Shortly before luncheon was served, Lord
Lightbourne
took it on himself to question the domestic staff, which he did unduly harshly as far as
O’Calligan
was concerned.
Lightbourne
, the Irishman decided, was probably the sort of master who would willingly take a horsewhip to his servants. He sat the cook and her two maids in window-seats in the drawing room, then questioned their every move on the previous night in a tone so severe that it would have done Matthew Hopkins proud. Needless to say, he reduced them to tears, but he didn’t stop there, insisting on regaling them with the ghoulish details of the murders, determined, in his own words, to “break their stubborn impudence”.

 
However,
Lightbourne
wasn’t the only person
O’Calligan
formed opinions about that morning. There was a mournful mood: people were understandably subdued, but were all of them shocked rather than grief-stricken. Lady
Foxworth’s
relationship with the
Chillertons
had not always been as amicable as old Cedric believed.
O’Calligan
learned this from himself questioning the maids that morning, albeit in a gentler manner.
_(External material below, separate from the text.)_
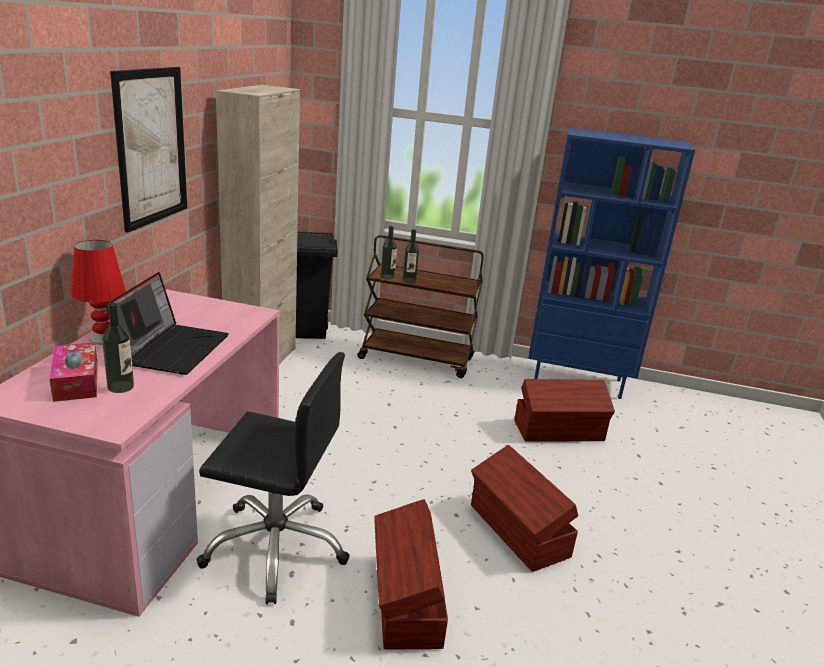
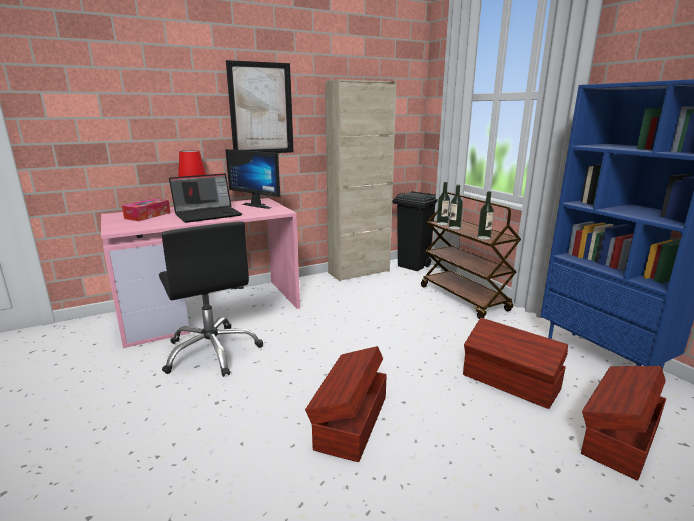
camera: 50 degrees right, 5 degrees down
bottle [102,302,134,393] -> bottle moved to [478,191,494,240]
brown storage box [374,499,448,649] -> brown storage box moved to [581,366,666,481]
none -> monitor [225,149,280,209]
It seemed there’d been disputes over land in the past, and once apparently Lord
Chillerton
had invested heavily in a sea voyage to the
Foxworth
family’s trading post on the coast of Madras; but the ship sank in a storm, and the
Foxworths
had refused to recompense him, which had caused a very public row. Judge Prendergast had also had issues with the
Chillertons
: one time he’d refused to make good on a gambling debt to them, using his period of empowerment following Monmouth’s rebellion to bully his elderly
neighbours
into cancelling it outright. The only person present
O’Calligan
had no real information about in this respect was Lady
Lightbourne
, though he discovered a little bit about her in a brief conversation with his hostess.

 
According to Lady
Foxworth
, Loretta
Lightbourne
, formerly Loretta
Wilberforce,
was a rector’s daughter from Devon, who had only married her beau at the age of twenty-nine, a period in life when she might normally have been regarded as an old maid. Lady
Foxworth
knew nothing of the
Lightbournes
’ courtship and romance, except that Loretta had taken confidently to her life as wife of a country squire. She was a stern-looking woman with a stiff posture and pinched features, but she compensated for her lack of physical attractiveness with a strict and assertive attitude. She ran her husband’s household efficiently, and had successfully reined in his one-time gallivanting antics. Not that she seemed to be firmly in control at present. As
O’Calligan
and Lady
Foxworth
surreptitiously watched her, Lady
Lightbourne
sent Cedric for a fourth glass of French brandy.

 
“It must be the stress of circumstances,” Lady
Foxworth
said, still pale in the cheek herself. “I’d always thought her given to temperance.”

 
“Her abrasiveness is clearly a front,”
O’Calligan
observed.

 
“She has a temper, though. Her husband lives in fear of it, for one.”

 
O’Calligan
glanced towards the hearth, where Lord
Lightbourne
stood over the flames, one hand resting on the mantel. Following his normal instinct to be cock of the walk,
Lightbourne
was wearing a bright blue coat that morning, trimmed down its buttonholes with gold thread, and with a lengthy, red velvet doublet underneath. His cravat was a froth of intricate lace, his shoulder-length, chestnut wig of the finest quality.